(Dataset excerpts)

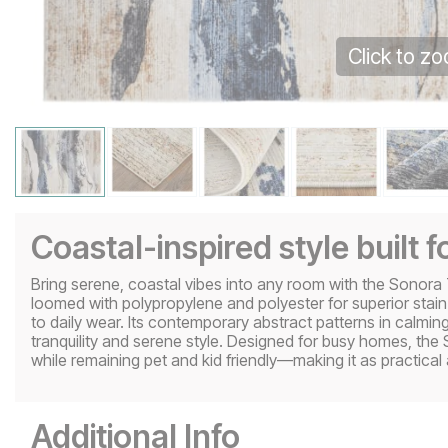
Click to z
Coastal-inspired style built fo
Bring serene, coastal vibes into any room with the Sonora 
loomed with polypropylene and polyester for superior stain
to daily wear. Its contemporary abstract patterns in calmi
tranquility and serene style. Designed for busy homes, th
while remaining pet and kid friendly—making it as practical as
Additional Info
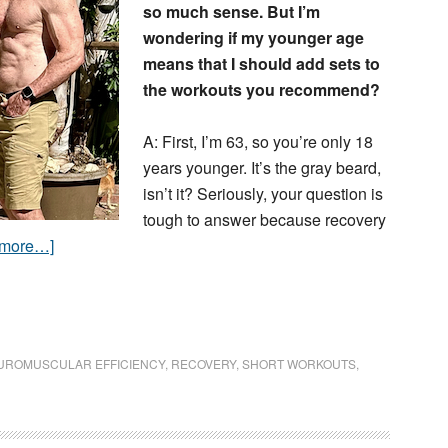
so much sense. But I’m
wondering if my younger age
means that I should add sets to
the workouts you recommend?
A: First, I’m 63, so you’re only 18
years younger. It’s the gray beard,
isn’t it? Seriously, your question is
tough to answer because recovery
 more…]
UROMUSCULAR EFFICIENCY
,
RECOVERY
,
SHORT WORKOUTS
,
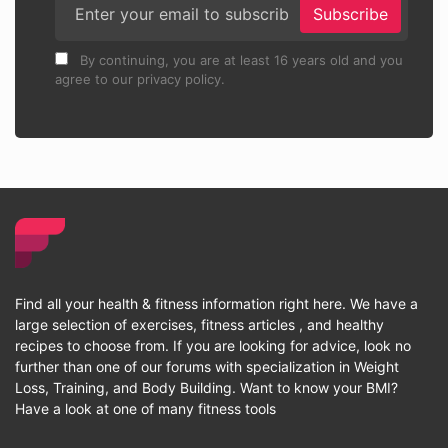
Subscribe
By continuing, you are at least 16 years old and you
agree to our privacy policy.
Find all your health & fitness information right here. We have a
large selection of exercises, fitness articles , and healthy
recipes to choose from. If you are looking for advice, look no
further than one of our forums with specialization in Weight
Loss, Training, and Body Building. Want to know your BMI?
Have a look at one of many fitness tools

The task
Change every "serene" in the entries above to "peaceful" and give the lines again with nothing else altered. Leave the pictures out.

Exercise result
Click to z
Coastal-inspired style built fo
Bring peaceful, coastal vibes into any room with the Sonora 
loomed with polypropylene and polyester for superior stain
to daily wear. Its contemporary abstract patterns in calmi
tranquility and peaceful style. Designed for busy homes, th
while remaining pet and kid friendly—making it as practical as
Additional Info
so much sense. But I’m
wondering if my younger age
means that I should add sets to
the workouts you recommend?
A: First, I’m 63, so you’re only 18
years younger. It’s the gray beard,
isn’t it? Seriously, your question is
tough to answer because recovery
 more…]
UROMUSCULAR EFFICIENCY
,
RECOVERY
,
SHORT WORKOUTS
,
Subscribe
By continuing, you are at least 16 years old and you
agree to our privacy policy.
Find all your health & fitness information right here. We have a
large selection of exercises, fitness articles , and healthy
recipes to choose from. If you are looking for advice, look no
further than one of our forums with specialization in Weight
Loss, Training, and Body Building. Want to know your BMI?
Have a look at one of many fitness tools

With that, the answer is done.